Extracted data START
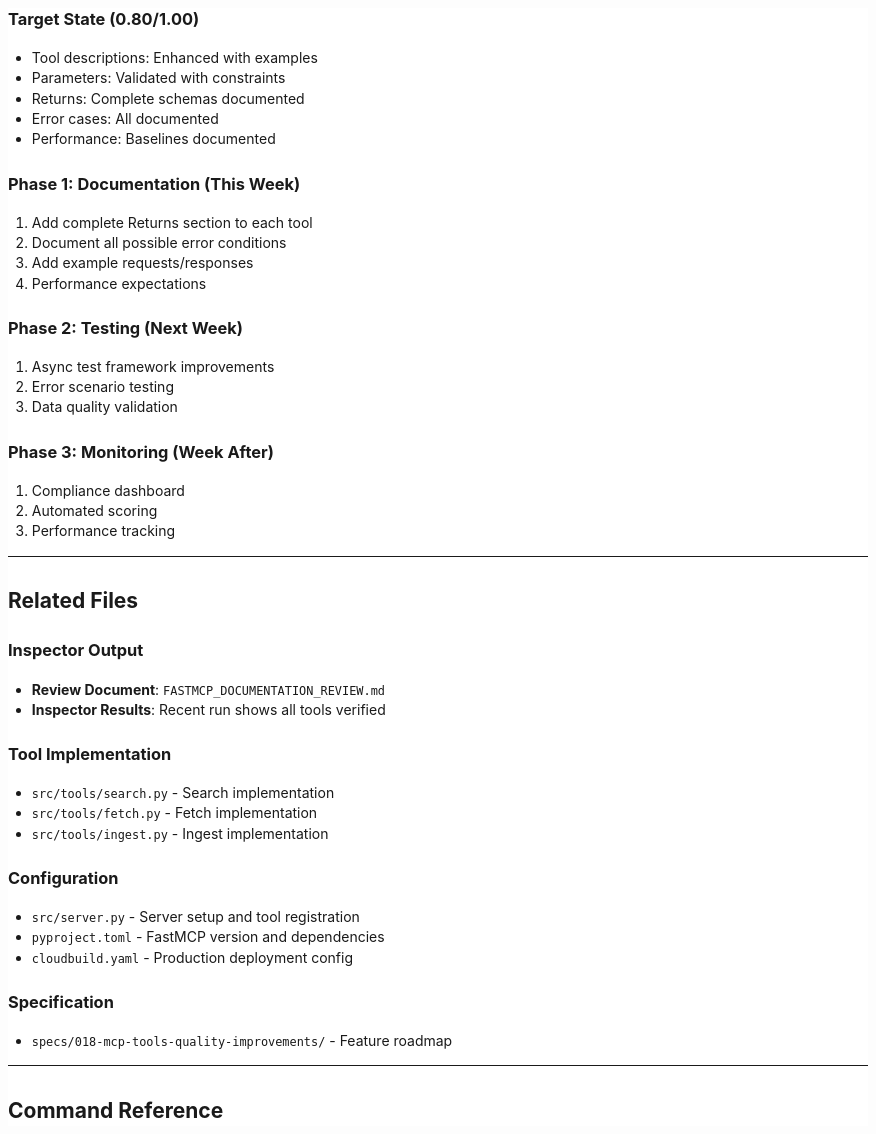 ### Target State (0.80/1.00)
- Tool descriptions: Enhanced with examples
- Parameters: Validated with constraints
- Returns: Complete schemas documented
- Error cases: All documented
- Performance: Baselines documented

### Phase 1: Documentation (This Week)
1. Add complete Returns section to each tool
2. Document all possible error conditions
3. Add example requests/responses
4. Performance expectations

### Phase 2: Testing (Next Week)
1. Async test framework improvements
2. Error scenario testing
3. Data quality validation

### Phase 3: Monitoring (Week After)
1. Compliance dashboard
2. Automated scoring
3. Performance tracking

---

## Related Files

### Inspector Output
- **Review Document**: `FASTMCP_DOCUMENTATION_REVIEW.md`
- **Inspector Results**: Recent run shows all tools verified

### Tool Implementation
- `src/tools/search.py` - Search implementation
- `src/tools/fetch.py` - Fetch implementation
- `src/tools/ingest.py` - Ingest implementation

### Configuration
- `src/server.py` - Server setup and tool registration
- `pyproject.toml` - FastMCP version and dependencies
- `cloudbuild.yaml` - Production deployment config

### Specification
- `specs/018-mcp-tools-quality-improvements/` - Feature roadmap

---

## Command Reference
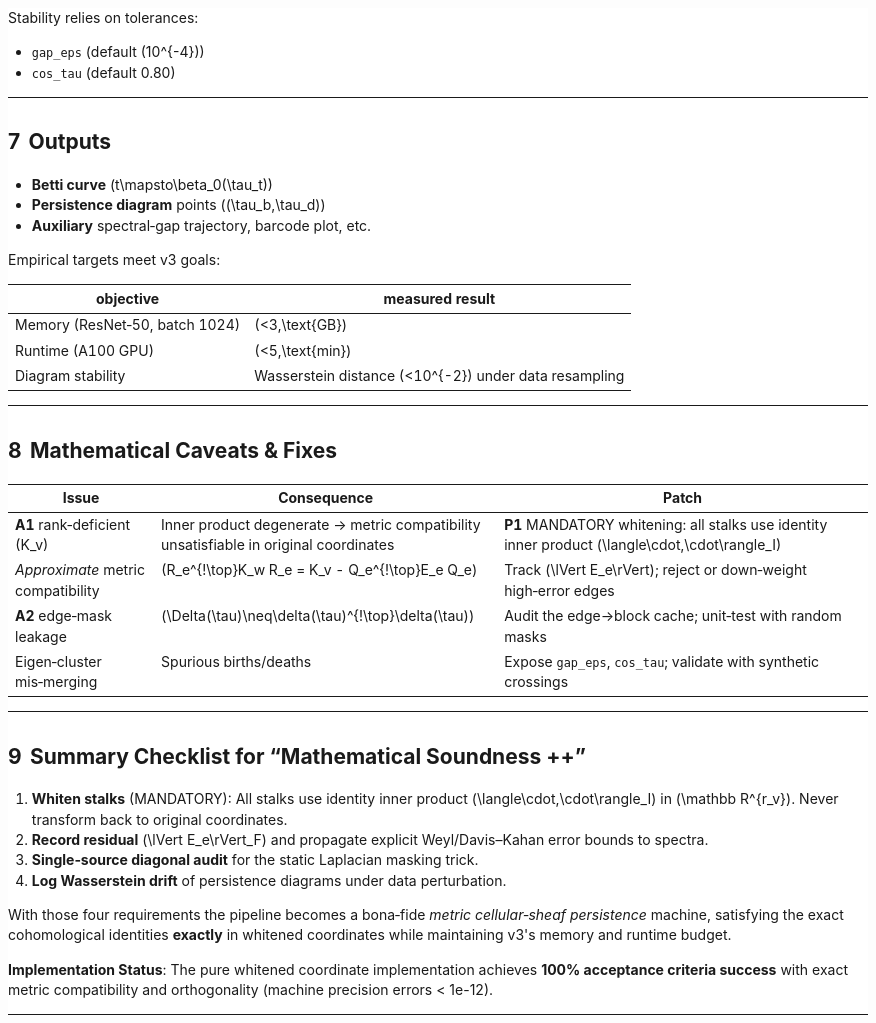 Stability relies on tolerances:
* `gap_eps` (default \(10^{-4}\))
* `cos_tau` (default 0.80)

---

## 7  Outputs

* **Betti curve** \(t\mapsto\beta_0(\tau_t)\)
* **Persistence diagram** points \((\tau_b,\tau_d)\)
* **Auxiliary** spectral‑gap trajectory, barcode plot, etc.

Empirical targets meet v3 goals:

| objective | measured result |
|-----------|-----------------|
| Memory (ResNet‑50, batch 1024) | \(<3\,\text{GB}\) |
| Runtime (A100 GPU) | \(<5\,\text{min}\) |
| Diagram stability | Wasserstein distance \(<10^{-2}\) under data resampling |

---

## 8  Mathematical Caveats & Fixes

| Issue | Consequence | Patch |
|-------|-------------|-------|
| **A1** rank‑deficient \(K_v\) | Inner product degenerate → metric compatibility unsatisfiable in original coordinates | **P1** MANDATORY whitening: all stalks use identity inner product \(\langle\cdot,\cdot\rangle_I\) |
| *Approximate* metric compatibility | \(R_e^{\!\top}K_w R_e = K_v - Q_e^{\!\top}E_e Q_e\) | Track \(\lVert E_e\rVert\); reject or down‑weight high‑error edges |
| **A2** edge‑mask leakage | \(\Delta(\tau)\neq\delta(\tau)^{\!\top}\delta(\tau)\) | Audit the edge→block cache; unit‑test with random masks |
| Eigen‑cluster mis‑merging | Spurious births/deaths | Expose `gap_eps`, `cos_tau`; validate with synthetic crossings |

---

## 9  Summary Checklist for “Mathematical Soundness ++”

1. **Whiten stalks** (MANDATORY): All stalks use identity inner product \(\langle\cdot,\cdot\rangle_I\) in \(\mathbb R^{r_v}\). Never transform back to original coordinates.
2. **Record residual** \(\lVert E_e\rVert_F\) and propagate explicit Weyl/Davis–Kahan error bounds to spectra.
3. **Single‑source diagonal audit** for the static Laplacian masking trick.
4. **Log Wasserstein drift** of persistence diagrams under data perturbation.

With those four requirements the pipeline becomes a bona‑fide *metric cellular‑sheaf persistence* machine, satisfying the exact cohomological identities **exactly** in whitened coordinates while maintaining v3's memory and runtime budget.

**Implementation Status**: The pure whitened coordinate implementation achieves **100% acceptance criteria success** with exact metric compatibility and orthogonality (machine precision errors < 1e-12).

---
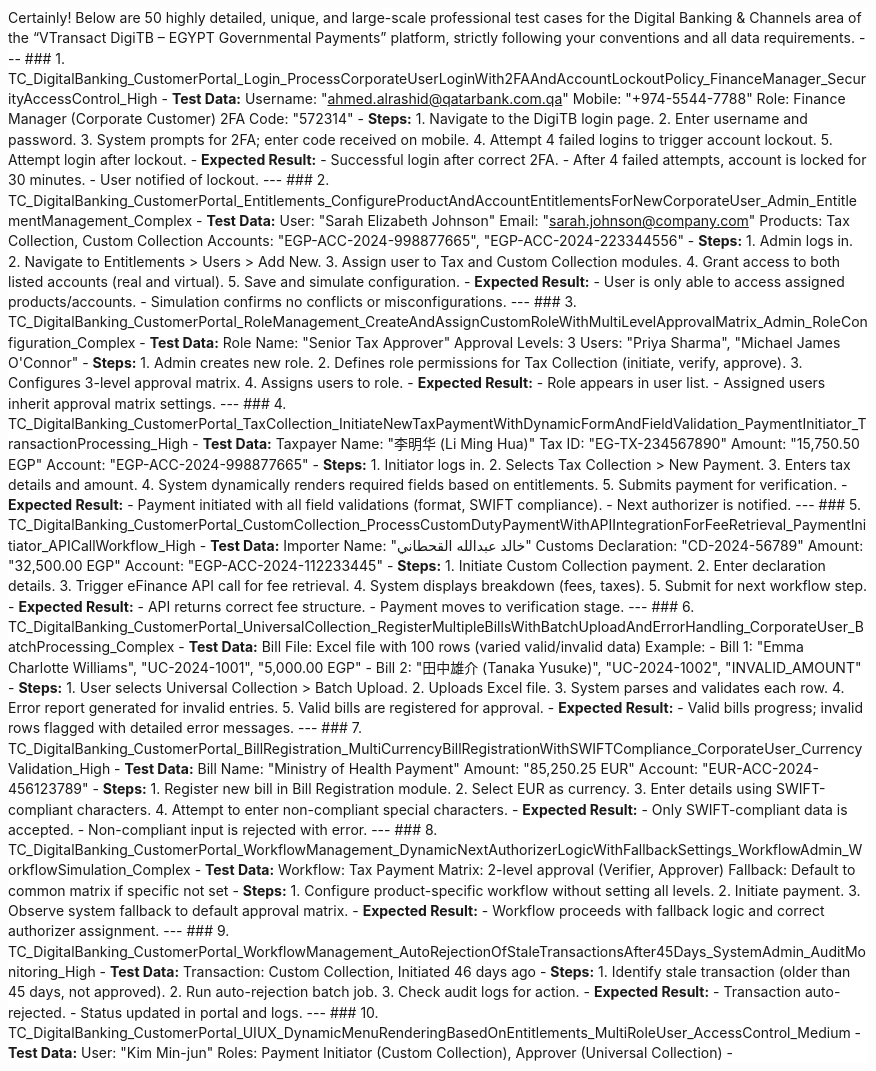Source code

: Certainly! Below are 50 highly detailed, unique, and large-scale professional test cases for the Digital Banking & Channels area of the “VTransact DigiTB – EGYPT Governmental Payments” platform, strictly following your conventions and all data requirements. --- ### 1. TC_DigitalBanking_CustomerPortal_Login_ProcessCorporateUserLoginWith2FAAndAccountLockoutPolicy_FinanceManager_SecurityAccessControl_High - **Test Data:** Username: "ahmed.alrashid@qatarbank.com.qa" Mobile: "+974-5544-7788" Role: Finance Manager (Corporate Customer) 2FA Code: "572314" - **Steps:** 1. Navigate to the DigiTB login page. 2. Enter username and password. 3. System prompts for 2FA; enter code received on mobile. 4. Attempt 4 failed logins to trigger account lockout. 5. Attempt login after lockout. - **Expected Result:** - Successful login after correct 2FA. - After 4 failed attempts, account is locked for 30 minutes. - User notified of lockout. --- ### 2. TC_DigitalBanking_CustomerPortal_Entitlements_ConfigureProductAndAccountEntitlementsForNewCorporateUser_Admin_EntitlementManagement_Complex - **Test Data:** User: "Sarah Elizabeth Johnson" Email: "sarah.johnson@company.com" Products: Tax Collection, Custom Collection Accounts: "EGP-ACC-2024-998877665", "EGP-ACC-2024-223344556" - **Steps:** 1. Admin logs in. 2. Navigate to Entitlements > Users > Add New. 3. Assign user to Tax and Custom Collection modules. 4. Grant access to both listed accounts (real and virtual). 5. Save and simulate configuration. - **Expected Result:** - User is only able to access assigned products/accounts. - Simulation confirms no conflicts or misconfigurations. --- ### 3. TC_DigitalBanking_CustomerPortal_RoleManagement_CreateAndAssignCustomRoleWithMultiLevelApprovalMatrix_Admin_RoleConfiguration_Complex - **Test Data:** Role Name: "Senior Tax Approver" Approval Levels: 3 Users: "Priya Sharma", "Michael James O'Connor" - **Steps:** 1. Admin creates new role. 2. Defines role permissions for Tax Collection (initiate, verify, approve). 3. Configures 3-level approval matrix. 4. Assigns users to role. - **Expected Result:** - Role appears in user list. - Assigned users inherit approval matrix settings. --- ### 4. TC_DigitalBanking_CustomerPortal_TaxCollection_InitiateNewTaxPaymentWithDynamicFormAndFieldValidation_PaymentInitiator_TransactionProcessing_High - **Test Data:** Taxpayer Name: "李明华 (Li Ming Hua)" Tax ID: "EG-TX-234567890" Amount: "15,750.50 EGP" Account: "EGP-ACC-2024-998877665" - **Steps:** 1. Initiator logs in. 2. Selects Tax Collection > New Payment. 3. Enters tax details and amount. 4. System dynamically renders required fields based on entitlements. 5. Submits payment for verification. - **Expected Result:** - Payment initiated with all field validations (format, SWIFT compliance). - Next authorizer is notified. --- ### 5. TC_DigitalBanking_CustomerPortal_CustomCollection_ProcessCustomDutyPaymentWithAPIIntegrationForFeeRetrieval_PaymentInitiator_APICallWorkflow_High - **Test Data:** Importer Name: "خالد عبدالله القحطاني" Customs Declaration: "CD-2024-56789" Amount: "32,500.00 EGP" Account: "EGP-ACC-2024-112233445" - **Steps:** 1. Initiate Custom Collection payment. 2. Enter declaration details. 3. Trigger eFinance API call for fee retrieval. 4. System displays breakdown (fees, taxes). 5. Submit for next workflow step. - **Expected Result:** - API returns correct fee structure. - Payment moves to verification stage. --- ### 6. TC_DigitalBanking_CustomerPortal_UniversalCollection_RegisterMultipleBillsWithBatchUploadAndErrorHandling_CorporateUser_BatchProcessing_Complex - **Test Data:** Bill File: Excel file with 100 rows (varied valid/invalid data) Example: - Bill 1: "Emma Charlotte Williams", "UC-2024-1001", "5,000.00 EGP" - Bill 2: "田中雄介 (Tanaka Yusuke)", "UC-2024-1002", "INVALID_AMOUNT" - **Steps:** 1. User selects Universal Collection > Batch Upload. 2. Uploads Excel file. 3. System parses and validates each row. 4. Error report generated for invalid entries. 5. Valid bills are registered for approval. - **Expected Result:** - Valid bills progress; invalid rows flagged with detailed error messages. --- ### 7. TC_DigitalBanking_CustomerPortal_BillRegistration_MultiCurrencyBillRegistrationWithSWIFTCompliance_CorporateUser_CurrencyValidation_High - **Test Data:** Bill Name: "Ministry of Health Payment" Amount: "85,250.25 EUR" Account: "EUR-ACC-2024-456123789" - **Steps:** 1. Register new bill in Bill Registration module. 2. Select EUR as currency. 3. Enter details using SWIFT-compliant characters. 4. Attempt to enter non-compliant special characters. - **Expected Result:** - Only SWIFT-compliant data is accepted. - Non-compliant input is rejected with error. --- ### 8. TC_DigitalBanking_CustomerPortal_WorkflowManagement_DynamicNextAuthorizerLogicWithFallbackSettings_WorkflowAdmin_WorkflowSimulation_Complex - **Test Data:** Workflow: Tax Payment Matrix: 2-level approval (Verifier, Approver) Fallback: Default to common matrix if specific not set - **Steps:** 1. Configure product-specific workflow without setting all levels. 2. Initiate payment. 3. Observe system fallback to default approval matrix. - **Expected Result:** - Workflow proceeds with fallback logic and correct authorizer assignment. --- ### 9. TC_DigitalBanking_CustomerPortal_WorkflowManagement_AutoRejectionOfStaleTransactionsAfter45Days_SystemAdmin_AuditMonitoring_High - **Test Data:** Transaction: Custom Collection, Initiated 46 days ago - **Steps:** 1. Identify stale transaction (older than 45 days, not approved). 2. Run auto-rejection batch job. 3. Check audit logs for action. - **Expected Result:** - Transaction auto-rejected. - Status updated in portal and logs. --- ### 10. TC_DigitalBanking_CustomerPortal_UIUX_DynamicMenuRenderingBasedOnEntitlements_MultiRoleUser_AccessControl_Medium - **Test Data:** User: "Kim Min-jun" Roles: Payment Initiator (Custom Collection), Approver (Universal Collection) -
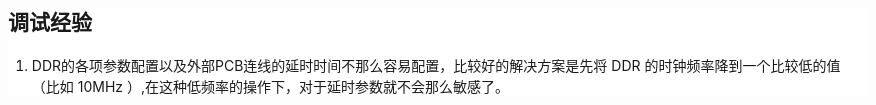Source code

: ## 调试经验
1. DDR的各项参数配置以及外部PCB连线的延时时间不那么容易配置，比较好的解决方案是先将 DDR 的时钟频率降到一个比较低的值
（比如 10MHz ）,在这种低频率的操作下，对于延时参数就不会那么敏感了。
Extracted data END
Your task:
For the records above, tally the lines holding the word "text". Answer with the number only.

Answer below:
2